Modelling the Impact of Climate Change in Schools

Climate Change Impacts and Adaption Conference: Dangerous Rates of Change, Exeter, Sept. 2008.

Many buildings demonstrate levels of overheating close to the maximum allowed by the building regulations. Therefore there is the potential that such designs will breach the regulations under the climatic conditions in the UK predicted as a result of climate change. In order to see if this concern is well founded, weather files representative of the possible weather between 2020 and 2080 were created and applied to a thermal model of a school. Unlike other work done on this subject, 28 variants of the basic design were studied in order to see if a consistent message would arise regardless of thermal mass, ventilation, glazed fraction and U-value.
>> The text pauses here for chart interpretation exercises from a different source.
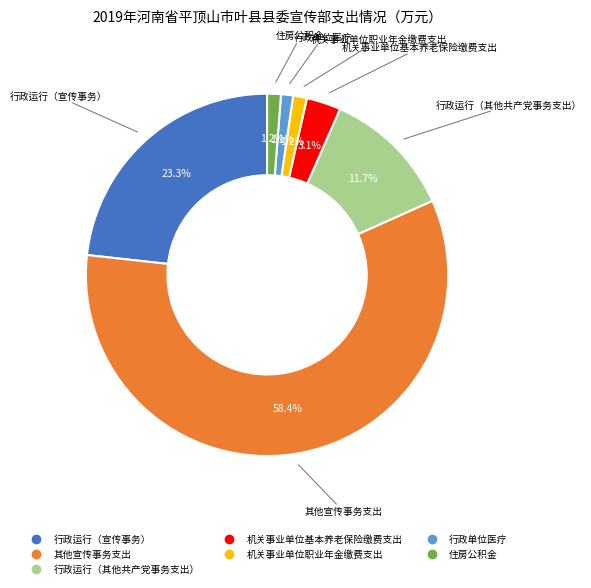

How many segments does this pie chart have?

7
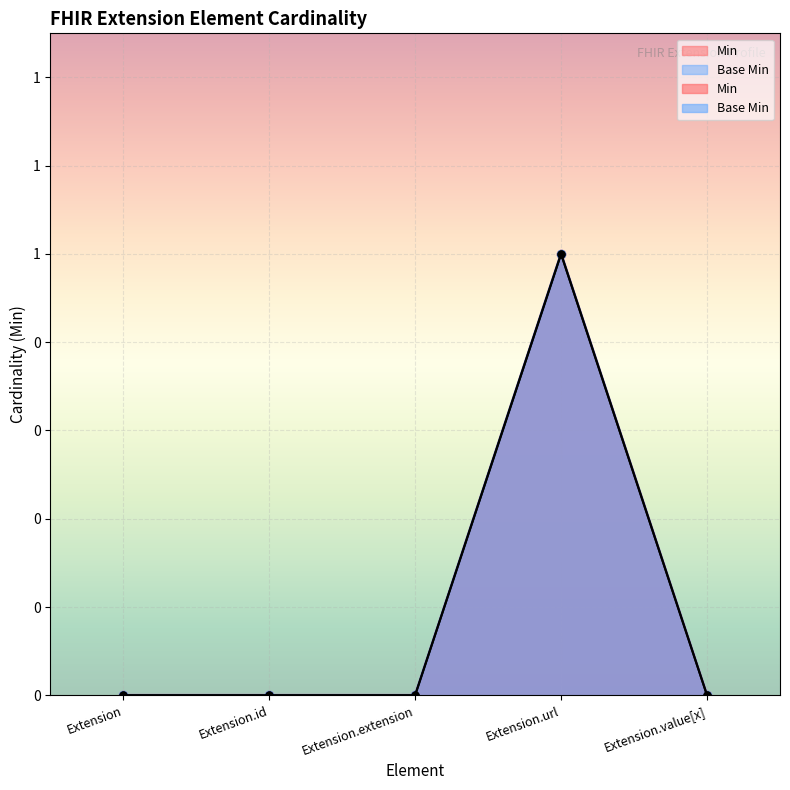

Which series has the largest total across all categories?

Min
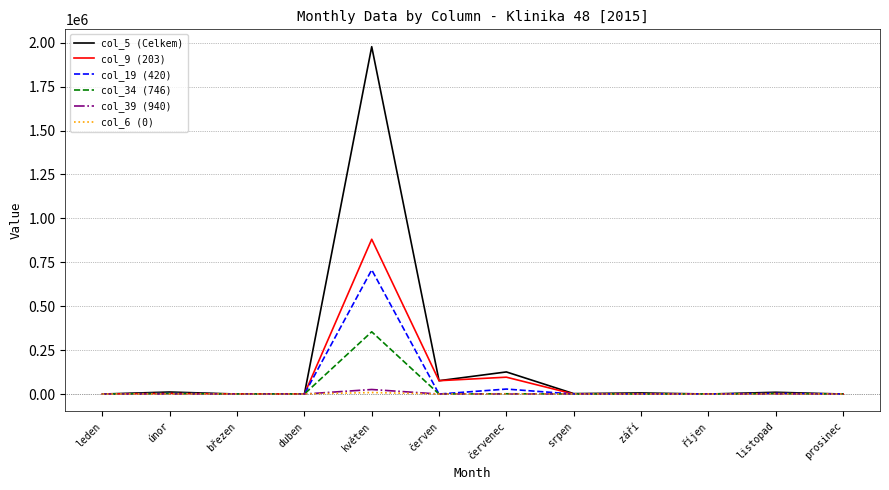

Which series has the largest total across all categories?

col_5 (Celkem)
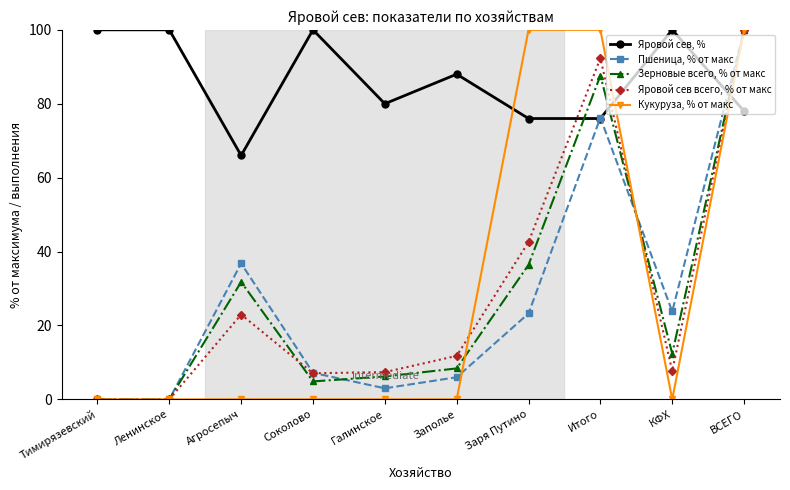

Rank the series at Соколово from lowest to highest value.

Кукуруза, % от макс, Зерновые всего, % от макс, Яровой сев всего, % от макс, Пшеница, % от макс, Яровой сев, %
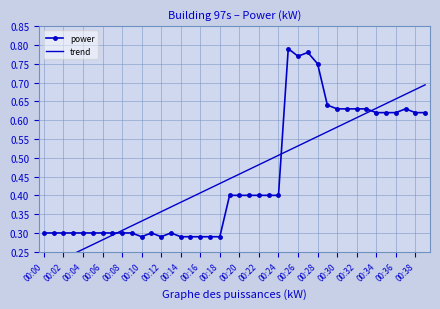

The power series shows 0.3 at 00:06. True or false?

True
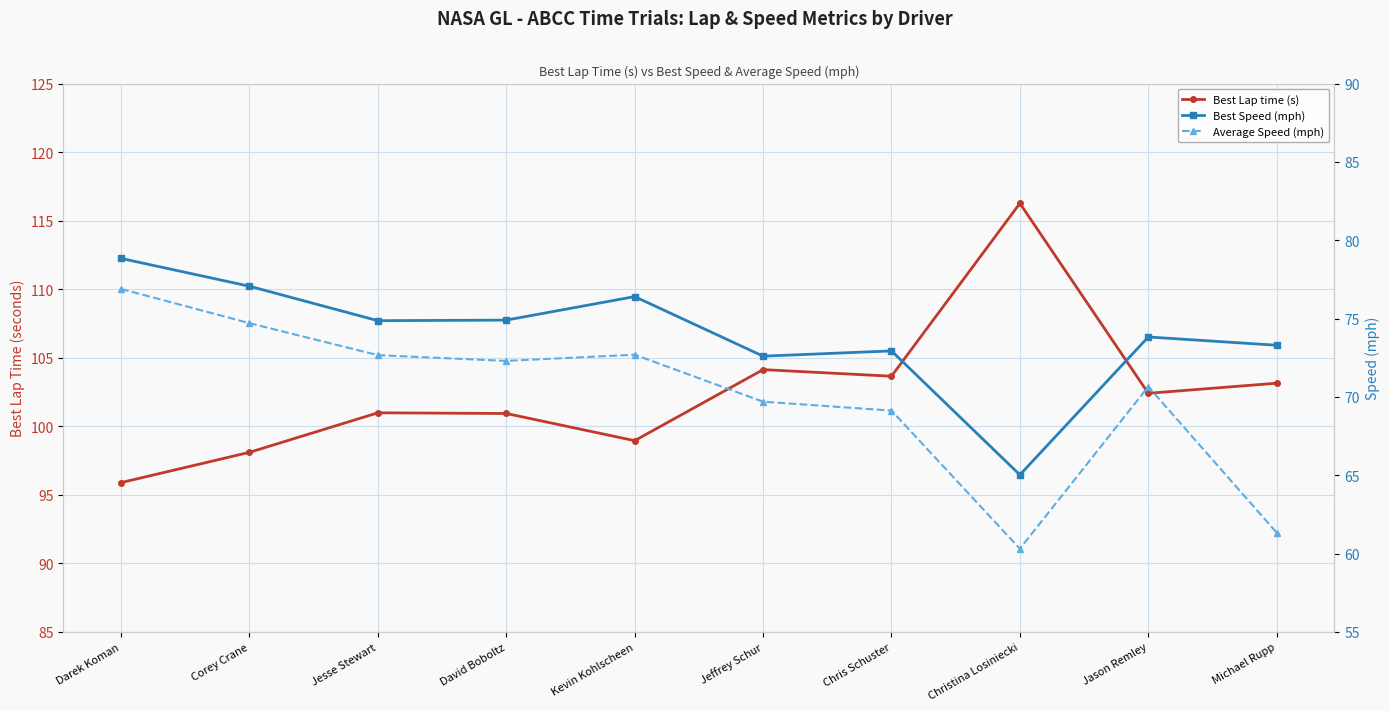

Which series has the largest range (max minus min)?

Best Lap time (s)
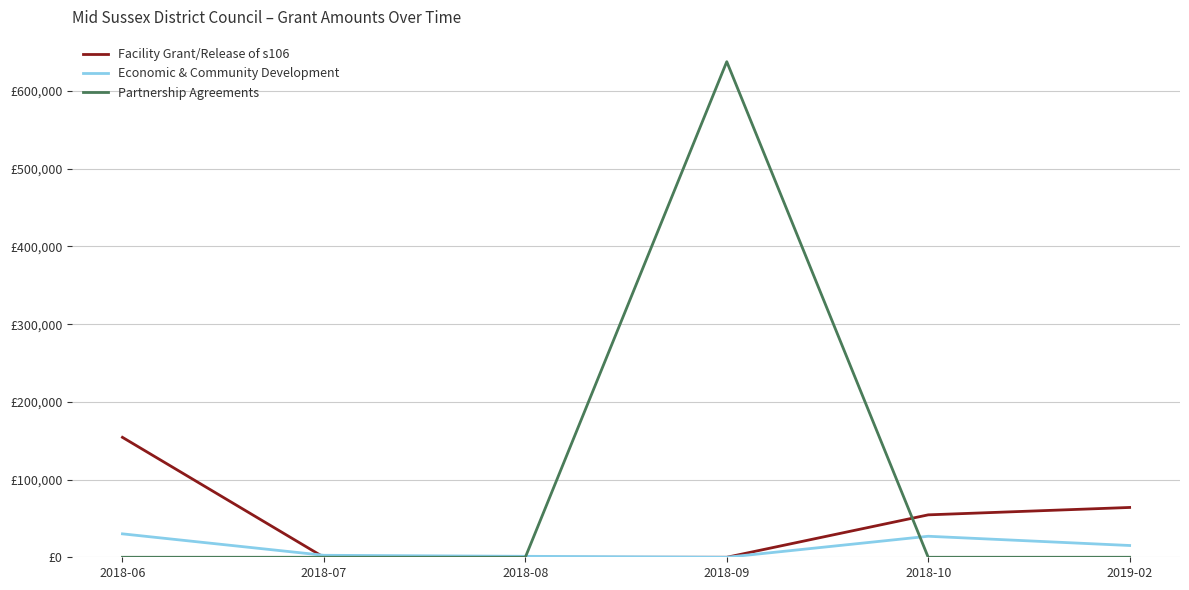

What are all the series names shown in the legend?

Facility Grant/Release of s106, Economic & Community Development, Partnership Agreements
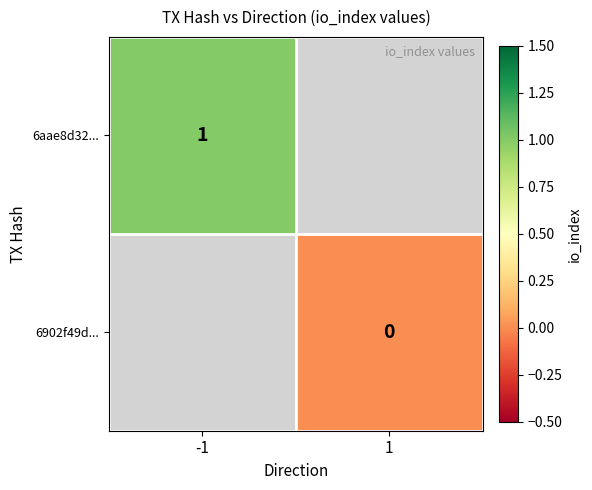

The 6aae8d32... series shows 1 at -1. True or false?

True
In addition, more extreme climate change scenarios were studied than is usual and a sensitivity analysis carried out with regard to the main climatic driving forces. In total 252 building/weather scenario combinations were studied. The results show that all of the building variants examined will have significant overheating by 2080. In light of these results it is suggested that the basis of school architecture will have to be revisited, as simple adjustments to the parameters listed above are unlikely to prove adequate. We have found the first indications that changes in the internal environment within buildings will follow linear trends under a changing climate (i.e. in direct proportion to the amount of climate change), and that the constant of proportionality that this implies (which we term the climate change resilience coefficient) can be used to characterise the inherent level of robustness of a design to a changing climate.